Key Experimental Results

Main Results

Multi-person interaction (Joint PA-MPJPE↓ / PCC↑):

Method Hi4D PM↓ FlickrCI3D PM↓ FlickrCI3D PCC↑ CHI3D PM↓ CHI3D PCC↑
BEV (Initialization) 144 106 64.8 96 71.4
Heuristic 116 67 77.8 105 74.1
ProsePose 93 58 79.9 100 75.8
BUDDI (Supervised) 89 66 81.9 68 78.0

Single-person yoga (MOYO Dataset):

Method PA-MPJPE↓ PCC↑ PCC@5mm↑ PCC@15mm↑
HMR2 84 83.0 34.2 69.5
HMR2+opt 81 85.2 47.7 74.6
ProsePose 82 87.8 54.2 81.4

Ablation Study

Configuration PA-MPJPE (Hi4D val)
Full Model 81
w/o \(L_{LMM}\) 138
w/o \(L_{2D}\) 130
w/o \(L_{GMM}\) 85
w/o \(L_{\beta}\) 91
w/o \(L_{\theta}\) 84
w/o \(L_{P}\) 78

Impact of the number of samples: As \(N\) increases from 1 to 20, PA-MPJPE continuously decreases while PCC continuously increases.

Key Findings

  1. Best Among Unsupervised Methods: ProsePose performs the best among all methods that do not use contact supervision.
  2. Closing the Gap with Supervised Methods: On Hi4D, it closes 85% of the PA-MPJPE gap between Heuristic and BUDDI.
  3. L_LMM and L_2D Contribute the Most: Removing these two losses causes PA-MPJPE to surge to 138 and 130, respectively.
  4. Multiple Sampling is Key: Single LMM predictions are noisy; averaging over 20 samples significantly boosts performance.
  5. Chirality is the Major Weakness of LMMs: LMMs struggle to distinguish left and right limbs.

Highlights & Insights

  1. New Paradigm of LMMs for 3D Understanding: Extracts the implicit physical knowledge of LMMs into explicit constraints, bridging language and 3D geometry.
  2. Scalable Zero-Annotation Strategy: Does not require any contact annotation data, directly leveraging pre-trained LMMs.
  3. Elegant Robustness Strategy: Multi-sampling + frequency filtering + loss averaging = an ensemble approach similar to self-consistency.
  4. Unified Framework: A single framework handles both multi-person interaction and single-person self-contact scenarios.
  5. Oracle Experiment: Ground-truth contacts can reduce PA-MPJPE from 93 to 81, suggesting massive room for improvement as LMMs get better.

Limitations & Future Work

  1. LMM Chirality Issues: Inability to reliably distinguish left and right limbs limits constraint accuracy.
  2. Coarse-Grained Regions: The body regions currently used are relatively coarse; finer constraints could yield further improvements.
  3. High Fallback Rate: On CHI3D, 224 out of 431 test cases fall back to the baseline.
  4. LMM Query Cost: The API cost for obtaining 20 samples from GPT-4V is substantial.
  5. The performance of this framework will naturally scale with future improvements in LMM capabilities.
  • vs.

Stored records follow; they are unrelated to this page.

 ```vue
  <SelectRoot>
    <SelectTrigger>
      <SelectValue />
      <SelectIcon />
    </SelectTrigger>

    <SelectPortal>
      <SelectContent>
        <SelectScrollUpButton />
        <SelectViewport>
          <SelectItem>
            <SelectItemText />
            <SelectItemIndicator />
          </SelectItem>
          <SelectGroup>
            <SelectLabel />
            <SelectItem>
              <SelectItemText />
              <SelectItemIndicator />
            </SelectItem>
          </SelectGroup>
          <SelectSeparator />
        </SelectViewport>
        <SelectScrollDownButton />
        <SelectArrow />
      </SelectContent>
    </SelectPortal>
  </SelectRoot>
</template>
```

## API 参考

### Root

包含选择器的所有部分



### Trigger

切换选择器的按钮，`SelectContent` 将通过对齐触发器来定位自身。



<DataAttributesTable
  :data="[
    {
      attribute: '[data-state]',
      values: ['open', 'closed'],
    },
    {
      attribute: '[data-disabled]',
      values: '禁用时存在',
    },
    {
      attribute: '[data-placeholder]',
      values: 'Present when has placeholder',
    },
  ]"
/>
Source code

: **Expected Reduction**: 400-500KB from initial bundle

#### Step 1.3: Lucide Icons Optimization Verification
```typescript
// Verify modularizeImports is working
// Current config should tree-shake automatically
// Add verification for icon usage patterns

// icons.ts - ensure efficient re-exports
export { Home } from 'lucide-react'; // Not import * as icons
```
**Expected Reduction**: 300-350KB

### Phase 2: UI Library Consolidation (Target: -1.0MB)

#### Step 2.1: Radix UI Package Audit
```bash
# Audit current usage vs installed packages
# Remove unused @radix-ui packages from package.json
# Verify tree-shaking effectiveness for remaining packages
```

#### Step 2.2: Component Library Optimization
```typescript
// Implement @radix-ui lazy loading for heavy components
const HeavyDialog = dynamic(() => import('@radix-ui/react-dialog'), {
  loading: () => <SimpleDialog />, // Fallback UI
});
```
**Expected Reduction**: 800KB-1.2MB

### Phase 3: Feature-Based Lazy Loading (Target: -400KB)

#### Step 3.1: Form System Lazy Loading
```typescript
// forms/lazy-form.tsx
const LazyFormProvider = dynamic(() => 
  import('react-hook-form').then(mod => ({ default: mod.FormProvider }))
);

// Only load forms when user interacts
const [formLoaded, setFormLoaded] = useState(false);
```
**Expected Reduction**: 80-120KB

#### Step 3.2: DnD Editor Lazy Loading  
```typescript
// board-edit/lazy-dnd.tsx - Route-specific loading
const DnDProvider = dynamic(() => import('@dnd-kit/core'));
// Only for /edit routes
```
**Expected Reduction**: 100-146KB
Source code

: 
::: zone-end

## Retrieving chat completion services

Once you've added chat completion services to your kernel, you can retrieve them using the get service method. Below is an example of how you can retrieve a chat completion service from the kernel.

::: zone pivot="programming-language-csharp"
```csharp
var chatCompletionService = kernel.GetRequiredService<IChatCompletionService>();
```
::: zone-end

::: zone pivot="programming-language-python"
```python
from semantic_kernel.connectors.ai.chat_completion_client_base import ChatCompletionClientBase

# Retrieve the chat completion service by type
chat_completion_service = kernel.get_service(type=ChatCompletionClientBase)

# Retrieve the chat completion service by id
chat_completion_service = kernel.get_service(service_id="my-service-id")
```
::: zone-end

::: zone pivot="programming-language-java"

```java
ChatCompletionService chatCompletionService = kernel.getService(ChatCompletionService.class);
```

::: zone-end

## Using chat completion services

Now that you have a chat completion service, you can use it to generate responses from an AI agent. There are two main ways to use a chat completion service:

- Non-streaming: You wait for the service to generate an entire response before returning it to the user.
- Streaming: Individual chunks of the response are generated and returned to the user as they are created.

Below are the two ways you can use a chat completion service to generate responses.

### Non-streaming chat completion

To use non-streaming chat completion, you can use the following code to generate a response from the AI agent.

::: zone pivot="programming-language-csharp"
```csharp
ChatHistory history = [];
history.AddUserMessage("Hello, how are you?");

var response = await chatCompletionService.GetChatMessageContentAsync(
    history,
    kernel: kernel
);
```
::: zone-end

BUDDI: BUDDI uses learned diffusion priors and training with contact annotations; ProsePose requires no contact annotations whatsoever.
  • vs. PoseScript/PoseFix: These methods also utilize language and pose but require large-scale paired text-pose datasets for training; ProsePose directly exploits the zero-shot capabilities of pre-trained LMMs.
  • vs. PoseGPT: PoseGPT uses language as training data but does not outperform pure regression methods; ProsePose demonstrates the effectiveness of LMM priors in contact scenarios.
  • vs. CloseInt: CloseInt trains a physics-guided diffusion model using multi-person motion capture data; ProsePose requires no such data.

Rating

  • Novelty: ⭐⭐⭐⭐ Utilizing LMMs as contact priors for 3D pose estimation is a novel and inspiring paradigm.
  • Experimental Thoroughness: ⭐⭐⭐⭐ Evaluated on three multi-person datasets and one single-person dataset, with detailed ablations and in-depth LMM analysis.
  • Writing Quality: ⭐⭐⭐⭐ Clearly structured, methodologically rigorous, and thoroughly analyzed.
  • Value: ⭐⭐⭐⭐ Opens up a new direction for LMM-to-3D pose optimization, showing huge potential as LMMs evolve.